== Source records ==

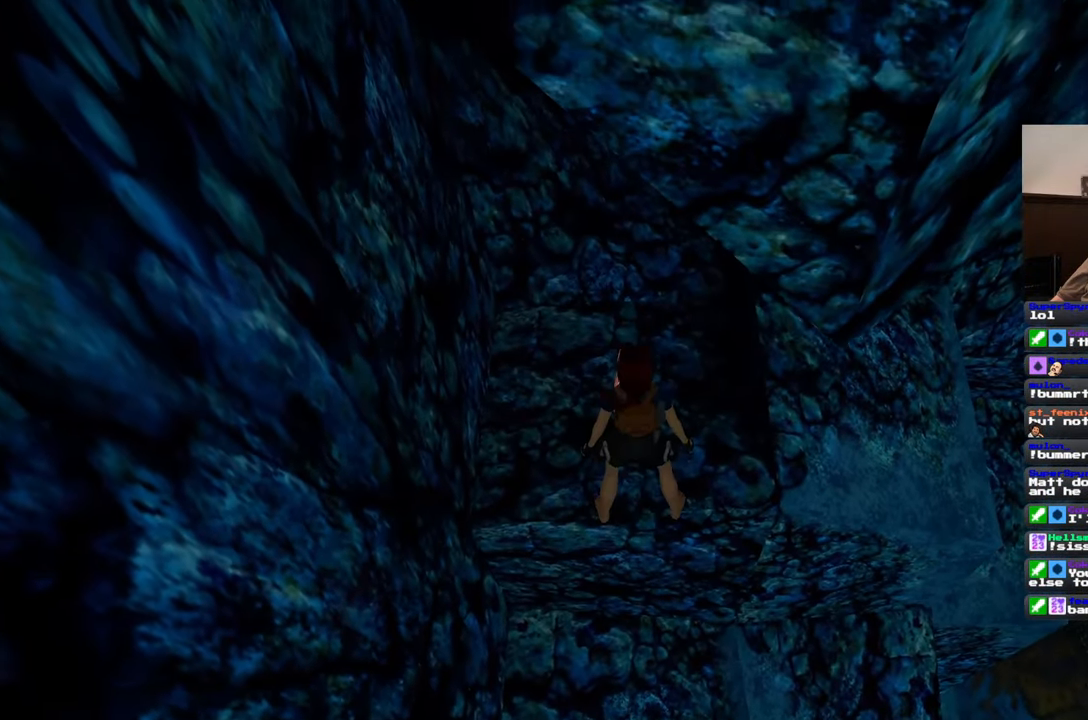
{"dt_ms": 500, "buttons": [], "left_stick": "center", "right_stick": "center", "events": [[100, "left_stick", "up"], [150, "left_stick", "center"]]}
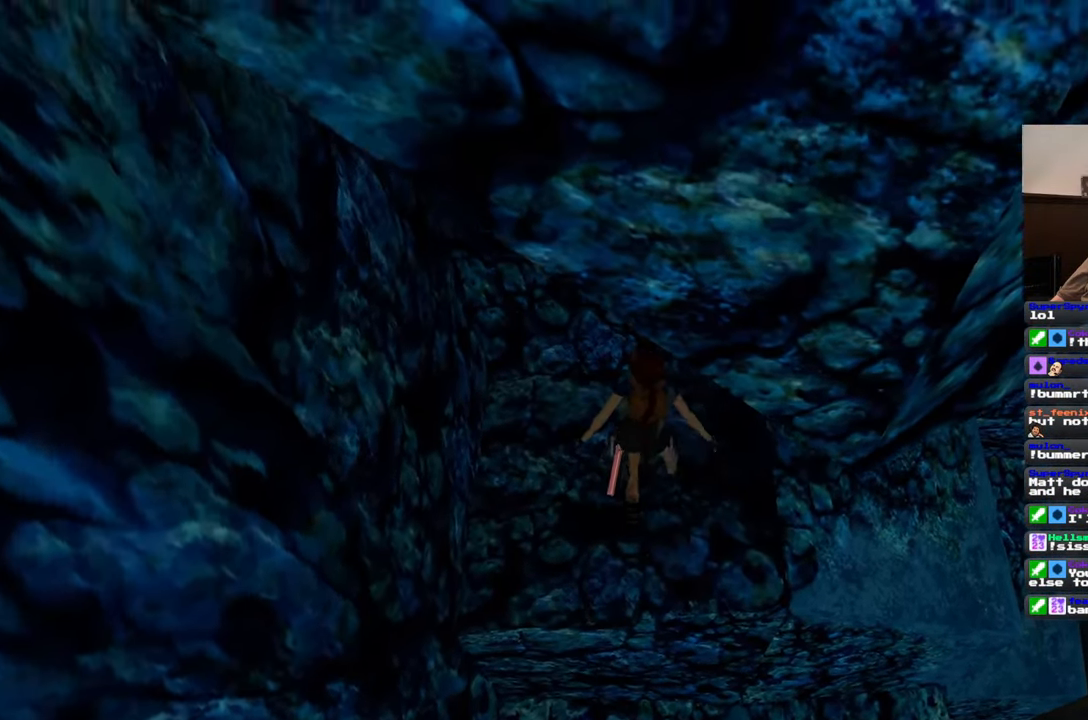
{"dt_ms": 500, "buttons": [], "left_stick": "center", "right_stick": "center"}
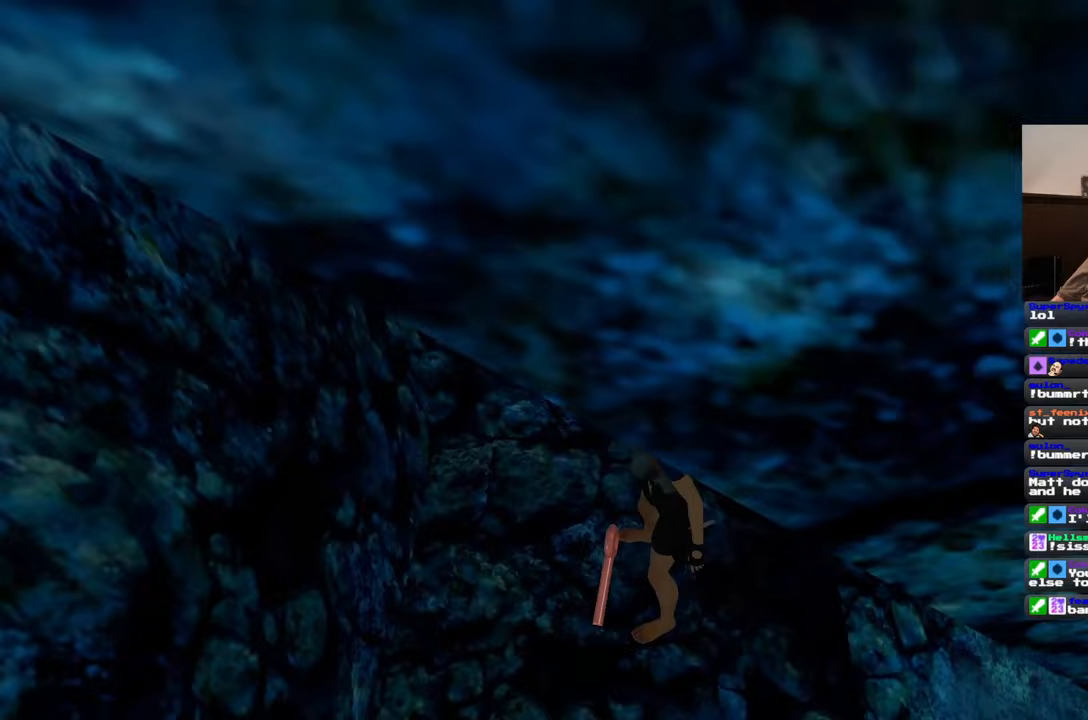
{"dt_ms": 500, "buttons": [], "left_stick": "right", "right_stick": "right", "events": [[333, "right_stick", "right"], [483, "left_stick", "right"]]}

===
== Source records ==

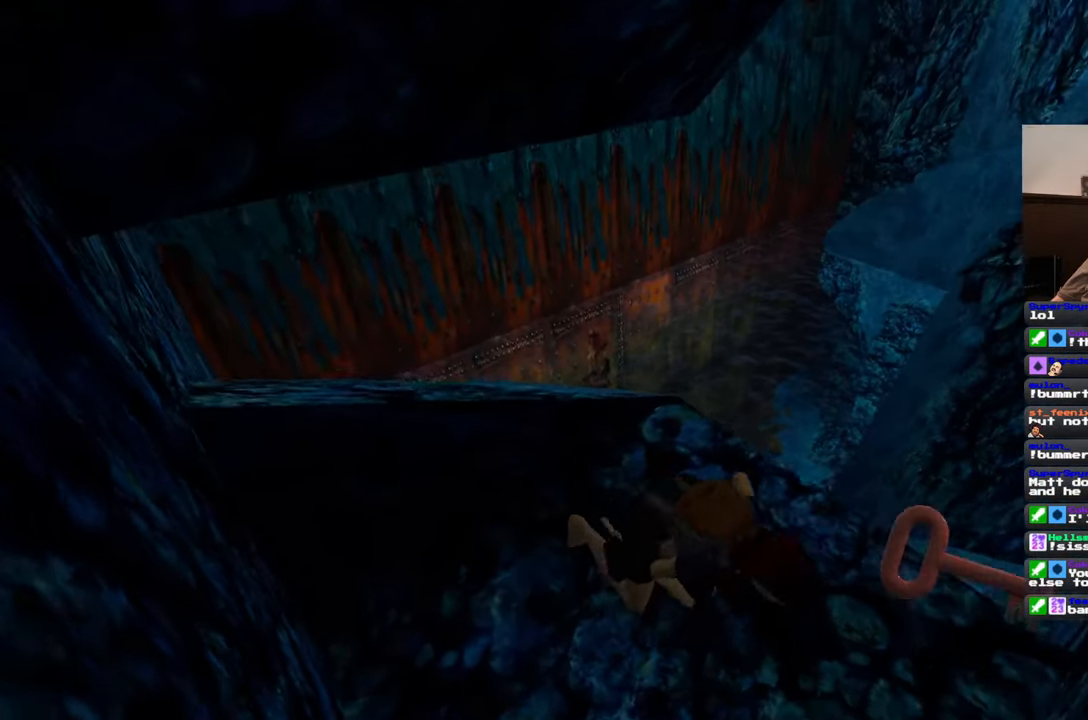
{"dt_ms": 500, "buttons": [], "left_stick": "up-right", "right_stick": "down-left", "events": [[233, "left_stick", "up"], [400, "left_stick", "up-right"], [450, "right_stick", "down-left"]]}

===

--- Task brief ---
Only lines holding "events" are wanted; copy all of them from the listing.

--- Written reply ---
{"dt_ms": 500, "buttons": [], "left_stick": "center", "right_stick": "center", "events": [[100, "left_stick", "up"], [150, "left_stick", "center"]]}
{"dt_ms": 500, "buttons": [], "left_stick": "right", "right_stick": "right", "events": [[333, "right_stick", "right"], [483, "left_stick", "right"]]}
{"dt_ms": 500, "buttons": [], "left_stick": "up-right", "right_stick": "down-left", "events": [[233, "left_stick", "up"], [400, "left_stick", "up-right"], [450, "right_stick", "down-left"]]}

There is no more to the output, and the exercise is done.